# New Country Minerals & Kelp Question



## St1ckyBun (Mar 18, 2017)

I was wondering if anyone has tried New Country Organics Minerals for Goats?  The copper in it seems to be amazing compared to other brands (3,000 ppm).  I picked up a bag at a local farm store to try, but I can't find any reviews of it online.

One other thing, it contains kelp.  I saw where kelp is amazing for goats (I feed it to my chickens) but some people said the kelp came through in the milk and has a very bad taste. Eek. I don't want that.  But I also don't imagine they will be eating enough of it to make that much of a difference. 
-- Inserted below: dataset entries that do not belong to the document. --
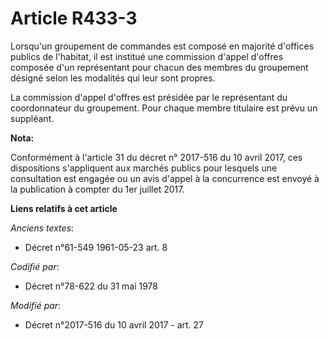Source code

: # Article R433-3

Lorsqu'un groupement de commandes est composé en majorité d'offices publics de l'habitat, il est institué une commission
d'appel d'offres composée d'un représentant pour chacun des membres du groupement désigné selon les modalités qui leur sont
propres.

La commission d'appel d'offres est présidée par le représentant du coordonnateur du groupement. Pour chaque membre titulaire
est prévu un suppléant.

**Nota:**

Conformément à l'article 31 du décret n° 2017-516 du 10 avril 2017, ces dispositions s'appliquent aux marchés publics pour
lesquels une consultation est engagée ou un avis d'appel à la concurrence est envoyé à la publication à compter du 1er
juillet 2017.

**Liens relatifs à cet article**

_Anciens textes_:

  - Décret n°61-549 1961-05-23 art. 8

_Codifié par_:

  - Décret n°78-622 du 31 mai 1978

_Modifié par_:

  - Décret n°2017-516 du 10 avril 2017 - art. 27
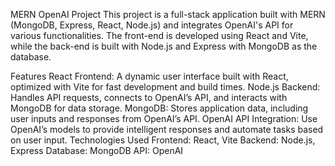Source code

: MERN OpenAI Project
This project is a full-stack application built with MERN (MongoDB, Express, React, Node.js) and integrates OpenAI's API for various functionalities. The front-end is developed using React and Vite, while the back-end is built with Node.js and Express with MongoDB as the database.

Features
React Frontend: A dynamic user interface built with React, optimized with Vite for fast development and build times.
Node.js Backend: Handles API requests, connects to OpenAI’s API, and interacts with MongoDB for data storage.
MongoDB: Stores application data, including user inputs and responses from OpenAI’s API.
OpenAI API Integration: Use OpenAI’s models to provide intelligent responses and automate tasks based on user input.
Technologies Used
Frontend: React, Vite
Backend: Node.js, Express
Database: MongoDB
API: OpenAI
Anyone have any thoughts?  As usual, I appreciate everyone's input!


----------



## Latestarter (Mar 19, 2017)

@Southern by choice @Goat Whisperer @OneFineAcre  <---all from NC And there are loads more goat folks...


----------



## OneFineAcre (Mar 19, 2017)




----------



## norseofcourse (Mar 20, 2017)

Interesting.  I switched to Fertrell's minerals a couple months ago (Grazier's Choice) and it also contains kelp.  It's a different brand, and I'll be milking sheep, not goats, but I should be milking in a few weeks and I'll check to see if I notice a difference in the taste of their milk.
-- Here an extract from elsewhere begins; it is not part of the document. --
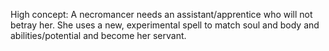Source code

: High concept: A necromancer needs an assistant/apprentice who will not betray her. She uses a new, experimental spell to match soul and body and abilities/potential and become her servant.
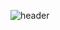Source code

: ![header](https://capsule-render.vercel.app/api?type=waving&color=auto&height=300&section=header&text=Hello%20World&fontSize=90&fontColor=d6ace6)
Maybe you could ask your local farm store if they've sold it to anyone else you could ask, or if they've gotten any feedback on it.


----------



## animalmom (Mar 20, 2017)

I've been using kelp with my milking goaties for almost a year now and have not noticed any difference in the taste of their milk... neither has my DH and he's picky.

I give the girls 2 teaspoons per goat as a supplement in their morning grain.  I think it has made a considerable difference in their hair and skin... softer hair and much less dry skin.  Now if I could only get my bucks to eat the kelp.


----------



## Latestarter (Mar 20, 2017)

I can attest to the quality of taste of @animalmom 's goats... I only got a one glass sample but it was delicious!


----------



## St1ckyBun (Mar 28, 2017)

Awesome!  Then I won't worry about the kelp issue. I find it interesting no one has used this brand of minerals though!  
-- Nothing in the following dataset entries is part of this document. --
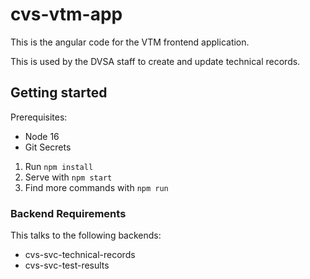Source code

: # cvs-vtm-app

This is the angular code for the VTM frontend application.

This is used by the DVSA staff to create and update technical records.

## Getting started

Prerequisites:
* Node 16
* Git Secrets

1. Run `npm install`
2. Serve with `npm start`
3. Find more commands with `npm run`

### Backend Requirements

This talks to the following backends:
* cvs-svc-technical-records
* cvs-svc-test-results
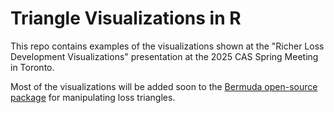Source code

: # Triangle Visualizations in R

This repo contains examples of the visualizations shown at the "Richer Loss Development Visualizations" presentation at the 2025 CAS Spring Meeting in Toronto.

Most of the visualizations will be added soon to the [Bermuda open-source package](https://github.com/LedgerInvesting/bermuda-ledger) for manipulating loss triangles.
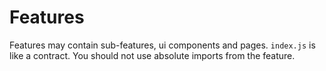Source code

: # Features

Features may contain sub-features, ui components and pages. `index.js` is like a contract. You should not use absolute imports from the feature.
Guess we will see how it works!


----------



## Goat Whisperer (Mar 28, 2017)

The kelp it fine. We used to mix it in with our minerals. Now we just give it as needed. We stopped once our well water was causing an iron buildup.

Do you have a guaranteed analysis you could post?

We use manna pro goat minerals and have had great success with it. We tried the sweetlix and the girls weren't thrilled about it.


----------



## NH homesteader (Mar 28, 2017)

@Goat Whisperer I also use Manna Pro minerals but can I ask a (potentially dumb) question? Is ammonium chloride ok for milking does? I thought I read somewhere not to give it to them but the Manna Pro says it contains AC. I assume I read incorrectly, if you are using it also!

I've been looking into kelp also but can't seem to find it anywhere not online.


----------



## Goat Whisperer (Mar 28, 2017)

I haven't looked to far into it truthfully. Almost all goat feed around here contains AC, even the feeds labeled for milking does. I'm not worried about a small amount of AC that could possibly come through the milk. I figure I'm around, ingesting, etc. enough other things as it is


----------



## NH homesteader (Mar 28, 2017)

Lol I'm sure it's better for us than whatever's in store bought milk!


----------



## St1ckyBun (Mar 29, 2017)

Here is the link to the product:  http://www.newcountryorganics.com/s...thy-organic-minerals-for-goats-50-lb-bag.html

Here is the link to the analysis:  http://www.newcountryorganics.com/shop/files/index/download/id/1446493554/

Let me know your thoughts!  I was told by the farm store I get it at that it is supposed to be one of the best


----------



## Goat Whisperer (Mar 29, 2017)

That mineral looks like it is seriously lacking a lot of things. 

I think you'd be best to go with Manna pro or sweetlix. I like Manna pro better though. 

Just took these pics so you can see the difference. 

(Sorry so many, wanted you to see it well. Hard with the glare)


----------



## Goat Whisperer (Mar 29, 2017)

Forgot to say you can get this at a TSC.


----------



## St1ckyBun (Apr 21, 2017)

Goat Whisperer said:


> Forgot to say you can get this at a TSC.


Thanks!


----------